Apparently, the headlines have circulated all across campus, and everyone is on guard — not wanting to be reprimanded for trying to maintain their sanity by making contact with someone on the outside of the prison-like walls of their own dorm room. 

“The headline doesn’t even make sense. None of us even have COVID19, and there were three of us!” Jan Demic ’23 said. “Going to the bathroom is more of a superspreader event than this.”

When prompted about the superspreader event in question, the police officer heading the investigation stated that he was, “absolutely positive there had been a party or function going on in that dorm room. We received a noise complaint from an anonymous source, who said they heard really loud crying coming from the room, so we busted in there looking for what had been causing the noise, and found three students together in the same room. There was popcorn and a movie playing, which could have implied that there had been a party there earlier, but we were too late to reprimand the students in attendance.”

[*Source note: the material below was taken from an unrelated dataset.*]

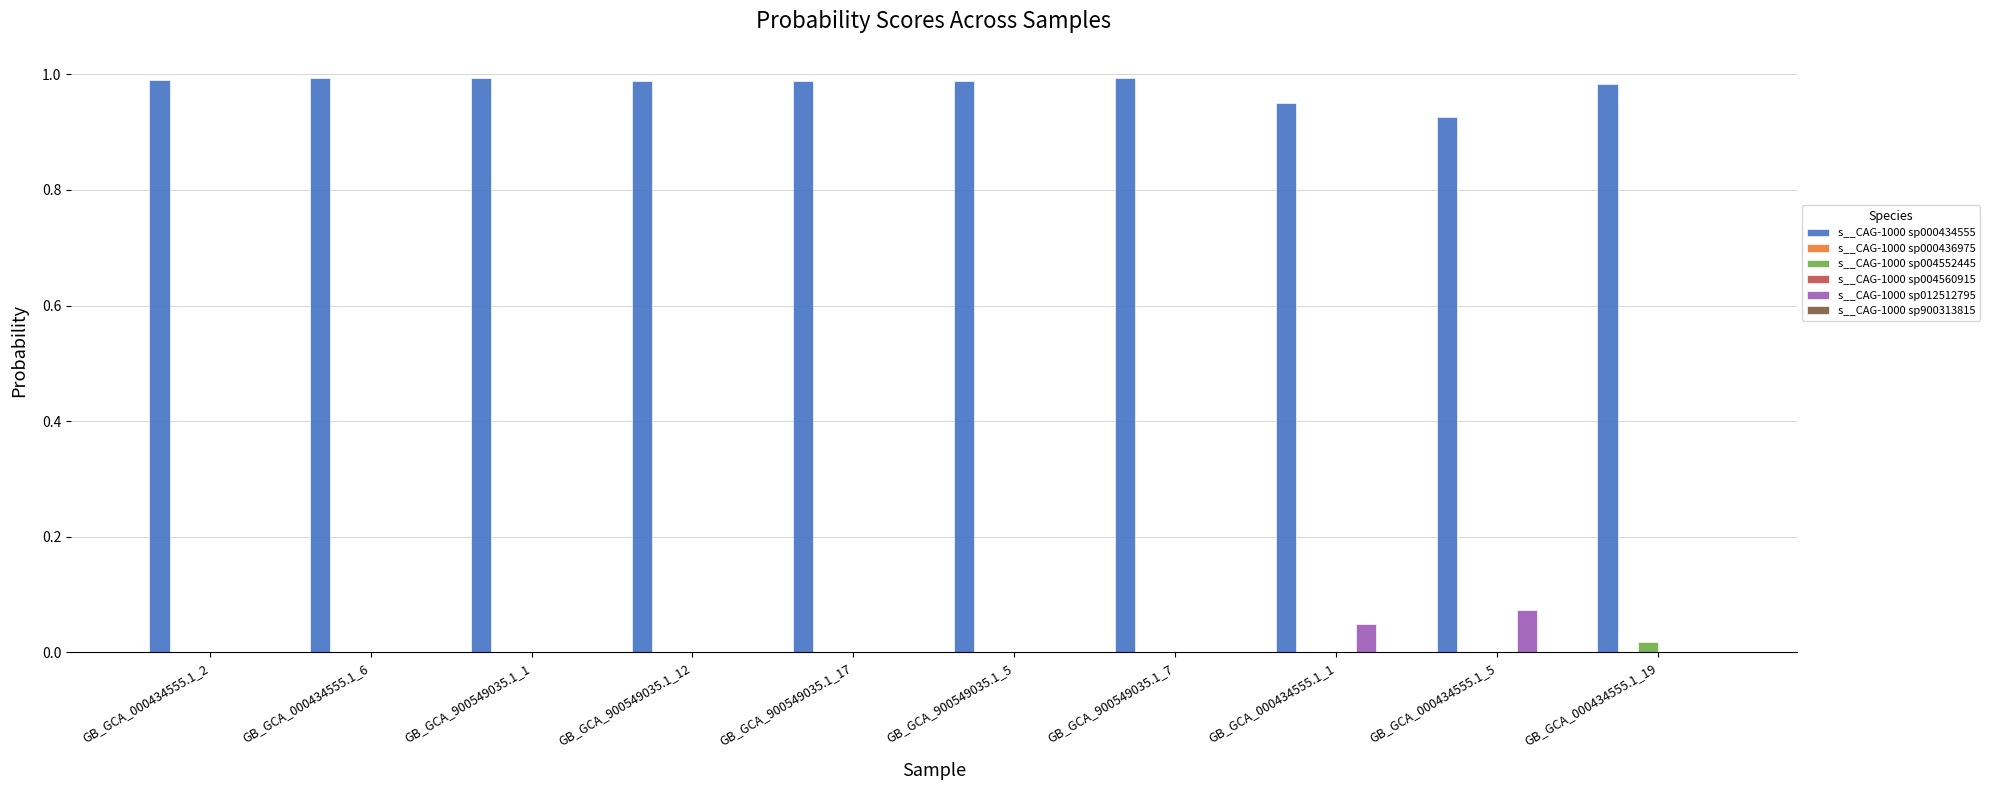

True or false: s__CAG-1000 sp012512795 has a value of 0.0 at GB_GCA_000434555.1_6.

True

When asked if he believed that there might just have been a couple of friends watching a movie together safely, he said “No. Absolutely not. I have never seen such guilty behavior before. One of the students we reprimanded was crying when we went inside the room, probably from the guilt.” No alcohol or literally anything illegal was found, except perhaps the concerning amount of hand sanitizer on Rona’s desk — “enough hand sanitizer to drown someone,” per the investigator.

When probed further and asked if he believed three masked students should be defined as a “superspreader event,” the officer heading the case declined to comment. 

“The crying was because we were watching ‘Legally Blonde’ and I just cry every time I watch that movie. It’s too emotional for me,” Demic said.